* [The task]
Check every line of the data for the word "lines", and copy those that have it.

* [Items from a dataset]
────────────────

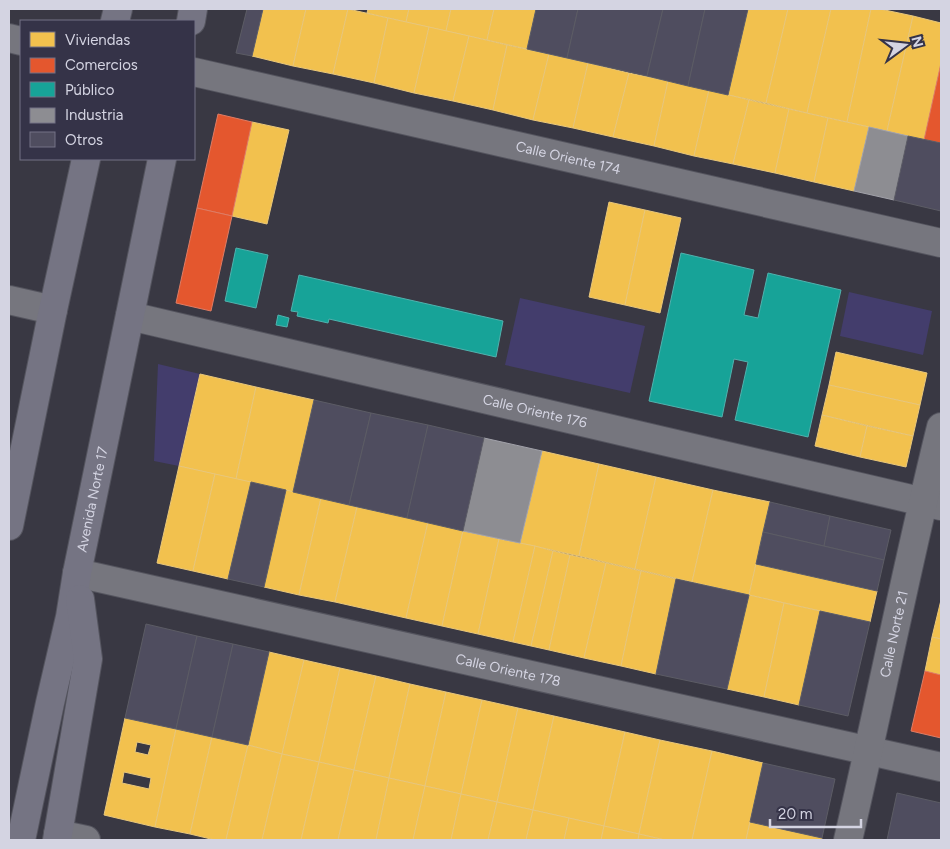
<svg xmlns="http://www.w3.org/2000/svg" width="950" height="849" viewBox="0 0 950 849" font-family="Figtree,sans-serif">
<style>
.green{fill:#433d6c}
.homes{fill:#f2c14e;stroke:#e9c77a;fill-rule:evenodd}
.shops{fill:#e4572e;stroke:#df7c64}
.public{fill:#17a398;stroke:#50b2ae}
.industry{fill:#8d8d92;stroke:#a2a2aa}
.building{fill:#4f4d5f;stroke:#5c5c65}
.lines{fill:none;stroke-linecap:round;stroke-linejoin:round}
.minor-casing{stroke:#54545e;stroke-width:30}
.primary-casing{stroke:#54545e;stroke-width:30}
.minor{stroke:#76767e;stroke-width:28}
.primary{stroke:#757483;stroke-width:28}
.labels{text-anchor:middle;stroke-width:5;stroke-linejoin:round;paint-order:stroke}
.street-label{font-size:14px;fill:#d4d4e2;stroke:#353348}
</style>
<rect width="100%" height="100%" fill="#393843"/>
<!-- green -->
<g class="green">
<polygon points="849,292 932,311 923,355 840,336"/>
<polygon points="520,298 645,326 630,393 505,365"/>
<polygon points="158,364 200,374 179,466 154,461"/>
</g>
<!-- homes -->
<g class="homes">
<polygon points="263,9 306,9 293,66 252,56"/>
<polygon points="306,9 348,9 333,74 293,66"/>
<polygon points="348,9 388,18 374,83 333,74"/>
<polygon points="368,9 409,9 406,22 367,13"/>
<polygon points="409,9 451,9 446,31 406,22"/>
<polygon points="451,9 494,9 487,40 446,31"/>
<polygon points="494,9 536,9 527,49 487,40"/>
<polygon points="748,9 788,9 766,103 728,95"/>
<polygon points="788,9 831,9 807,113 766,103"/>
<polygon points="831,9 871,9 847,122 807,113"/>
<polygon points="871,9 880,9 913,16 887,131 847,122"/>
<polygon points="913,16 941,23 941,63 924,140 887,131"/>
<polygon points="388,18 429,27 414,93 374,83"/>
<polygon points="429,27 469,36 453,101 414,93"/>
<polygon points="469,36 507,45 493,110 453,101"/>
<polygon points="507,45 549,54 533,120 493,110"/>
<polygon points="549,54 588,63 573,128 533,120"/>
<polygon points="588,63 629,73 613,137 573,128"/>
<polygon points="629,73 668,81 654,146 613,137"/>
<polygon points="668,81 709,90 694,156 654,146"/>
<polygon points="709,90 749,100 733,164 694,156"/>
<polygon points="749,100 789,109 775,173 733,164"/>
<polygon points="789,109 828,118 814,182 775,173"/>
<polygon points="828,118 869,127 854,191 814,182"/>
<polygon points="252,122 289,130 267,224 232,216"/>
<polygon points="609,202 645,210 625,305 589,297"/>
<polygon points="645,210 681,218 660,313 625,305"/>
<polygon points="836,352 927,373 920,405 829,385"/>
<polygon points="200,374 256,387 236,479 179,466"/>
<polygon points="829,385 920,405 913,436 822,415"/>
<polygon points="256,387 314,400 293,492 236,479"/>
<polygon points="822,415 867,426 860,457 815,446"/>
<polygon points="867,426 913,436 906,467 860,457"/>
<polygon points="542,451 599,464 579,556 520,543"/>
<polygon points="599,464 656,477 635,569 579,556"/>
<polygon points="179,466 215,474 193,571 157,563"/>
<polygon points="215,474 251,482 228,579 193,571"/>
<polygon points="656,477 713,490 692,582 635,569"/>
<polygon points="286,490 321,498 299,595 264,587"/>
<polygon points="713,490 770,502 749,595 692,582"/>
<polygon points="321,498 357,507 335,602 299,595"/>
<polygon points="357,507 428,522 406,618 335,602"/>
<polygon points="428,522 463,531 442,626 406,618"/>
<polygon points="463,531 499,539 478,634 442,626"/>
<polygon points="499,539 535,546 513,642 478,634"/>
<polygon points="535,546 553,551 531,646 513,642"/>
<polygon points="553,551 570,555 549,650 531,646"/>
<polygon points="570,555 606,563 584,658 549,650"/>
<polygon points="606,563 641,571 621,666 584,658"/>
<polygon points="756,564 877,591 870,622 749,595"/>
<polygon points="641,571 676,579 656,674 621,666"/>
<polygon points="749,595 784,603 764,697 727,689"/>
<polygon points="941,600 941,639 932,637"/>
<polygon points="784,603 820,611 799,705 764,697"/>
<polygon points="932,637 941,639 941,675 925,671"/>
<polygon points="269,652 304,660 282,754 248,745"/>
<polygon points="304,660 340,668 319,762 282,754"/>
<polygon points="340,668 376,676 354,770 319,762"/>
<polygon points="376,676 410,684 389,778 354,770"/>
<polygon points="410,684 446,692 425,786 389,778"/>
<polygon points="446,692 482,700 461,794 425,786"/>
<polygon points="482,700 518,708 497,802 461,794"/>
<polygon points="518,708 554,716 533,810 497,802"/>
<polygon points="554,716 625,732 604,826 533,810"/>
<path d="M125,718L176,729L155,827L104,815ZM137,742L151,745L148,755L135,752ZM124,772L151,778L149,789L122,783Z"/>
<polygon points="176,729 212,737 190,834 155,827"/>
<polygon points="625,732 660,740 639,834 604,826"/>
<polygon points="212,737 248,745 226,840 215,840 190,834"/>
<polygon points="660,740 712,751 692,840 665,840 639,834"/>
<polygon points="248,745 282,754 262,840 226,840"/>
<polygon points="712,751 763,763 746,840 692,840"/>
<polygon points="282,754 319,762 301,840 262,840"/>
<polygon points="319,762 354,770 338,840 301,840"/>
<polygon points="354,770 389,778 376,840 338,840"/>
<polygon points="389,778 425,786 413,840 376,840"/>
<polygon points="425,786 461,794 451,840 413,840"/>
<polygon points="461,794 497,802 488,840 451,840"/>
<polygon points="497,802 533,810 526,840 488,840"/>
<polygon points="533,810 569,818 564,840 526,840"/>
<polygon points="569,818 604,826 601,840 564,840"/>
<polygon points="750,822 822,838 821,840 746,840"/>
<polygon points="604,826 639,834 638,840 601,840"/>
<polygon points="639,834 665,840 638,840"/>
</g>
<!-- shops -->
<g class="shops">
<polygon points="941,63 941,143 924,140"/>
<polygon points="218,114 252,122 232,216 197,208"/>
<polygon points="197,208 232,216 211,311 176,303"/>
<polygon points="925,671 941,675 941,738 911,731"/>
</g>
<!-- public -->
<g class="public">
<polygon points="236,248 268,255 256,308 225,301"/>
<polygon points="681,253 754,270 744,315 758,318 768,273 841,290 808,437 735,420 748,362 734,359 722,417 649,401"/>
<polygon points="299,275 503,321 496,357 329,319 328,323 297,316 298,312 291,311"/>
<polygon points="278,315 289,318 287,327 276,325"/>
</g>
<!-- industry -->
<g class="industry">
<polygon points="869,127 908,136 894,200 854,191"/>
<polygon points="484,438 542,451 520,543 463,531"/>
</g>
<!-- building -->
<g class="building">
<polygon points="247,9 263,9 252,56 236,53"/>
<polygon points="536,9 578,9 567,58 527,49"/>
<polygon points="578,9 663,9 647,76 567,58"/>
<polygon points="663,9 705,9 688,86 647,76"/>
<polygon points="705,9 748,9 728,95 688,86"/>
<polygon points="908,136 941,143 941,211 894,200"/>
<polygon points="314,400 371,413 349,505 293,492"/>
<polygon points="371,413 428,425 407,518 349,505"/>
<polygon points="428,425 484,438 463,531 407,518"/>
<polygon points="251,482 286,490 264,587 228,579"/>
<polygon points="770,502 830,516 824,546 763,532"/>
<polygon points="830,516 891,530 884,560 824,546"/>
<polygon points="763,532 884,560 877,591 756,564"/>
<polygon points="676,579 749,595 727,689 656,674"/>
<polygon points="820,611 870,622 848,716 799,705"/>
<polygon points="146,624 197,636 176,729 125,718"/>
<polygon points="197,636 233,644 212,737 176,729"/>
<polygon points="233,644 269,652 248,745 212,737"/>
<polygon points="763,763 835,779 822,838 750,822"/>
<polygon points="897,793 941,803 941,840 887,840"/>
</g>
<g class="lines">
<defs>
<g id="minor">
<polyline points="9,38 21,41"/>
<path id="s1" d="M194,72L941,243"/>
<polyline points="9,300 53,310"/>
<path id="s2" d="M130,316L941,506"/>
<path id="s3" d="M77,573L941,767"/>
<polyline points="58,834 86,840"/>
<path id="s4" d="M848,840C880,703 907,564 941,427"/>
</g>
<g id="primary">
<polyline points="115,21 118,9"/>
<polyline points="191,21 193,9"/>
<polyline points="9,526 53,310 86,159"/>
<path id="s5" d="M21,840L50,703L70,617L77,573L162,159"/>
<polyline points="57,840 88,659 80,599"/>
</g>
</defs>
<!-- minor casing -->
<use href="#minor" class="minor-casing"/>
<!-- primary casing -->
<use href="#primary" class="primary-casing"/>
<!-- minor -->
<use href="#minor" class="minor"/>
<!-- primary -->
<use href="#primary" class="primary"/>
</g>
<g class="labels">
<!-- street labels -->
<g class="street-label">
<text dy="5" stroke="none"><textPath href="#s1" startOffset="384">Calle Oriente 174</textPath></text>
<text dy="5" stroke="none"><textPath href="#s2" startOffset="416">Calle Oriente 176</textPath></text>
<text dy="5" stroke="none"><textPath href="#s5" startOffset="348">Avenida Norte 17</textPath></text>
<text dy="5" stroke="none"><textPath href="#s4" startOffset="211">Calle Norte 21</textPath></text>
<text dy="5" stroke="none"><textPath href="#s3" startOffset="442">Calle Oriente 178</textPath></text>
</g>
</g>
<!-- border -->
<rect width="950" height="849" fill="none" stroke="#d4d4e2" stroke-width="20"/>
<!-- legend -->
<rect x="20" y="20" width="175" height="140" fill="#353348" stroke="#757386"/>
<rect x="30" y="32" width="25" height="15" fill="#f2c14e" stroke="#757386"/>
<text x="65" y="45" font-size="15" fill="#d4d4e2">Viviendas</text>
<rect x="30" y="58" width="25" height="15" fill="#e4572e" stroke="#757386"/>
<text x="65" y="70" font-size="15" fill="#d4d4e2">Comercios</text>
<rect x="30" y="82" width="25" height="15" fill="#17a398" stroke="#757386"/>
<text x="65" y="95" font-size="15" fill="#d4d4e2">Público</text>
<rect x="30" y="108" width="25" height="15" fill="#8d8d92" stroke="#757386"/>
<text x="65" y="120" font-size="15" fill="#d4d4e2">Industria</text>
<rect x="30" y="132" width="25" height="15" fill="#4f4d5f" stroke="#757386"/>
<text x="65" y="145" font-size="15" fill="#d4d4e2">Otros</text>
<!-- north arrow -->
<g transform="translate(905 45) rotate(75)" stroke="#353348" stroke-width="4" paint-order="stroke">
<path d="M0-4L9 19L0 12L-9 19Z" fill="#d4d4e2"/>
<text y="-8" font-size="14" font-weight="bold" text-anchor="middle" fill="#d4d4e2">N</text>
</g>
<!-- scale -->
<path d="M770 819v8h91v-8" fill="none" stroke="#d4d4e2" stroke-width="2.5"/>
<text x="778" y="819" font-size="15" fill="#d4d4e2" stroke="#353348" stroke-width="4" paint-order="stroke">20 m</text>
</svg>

────────────────

* [Your response]
.lines{fill:none;stroke-linecap:round;stroke-linejoin:round}
<g class="lines">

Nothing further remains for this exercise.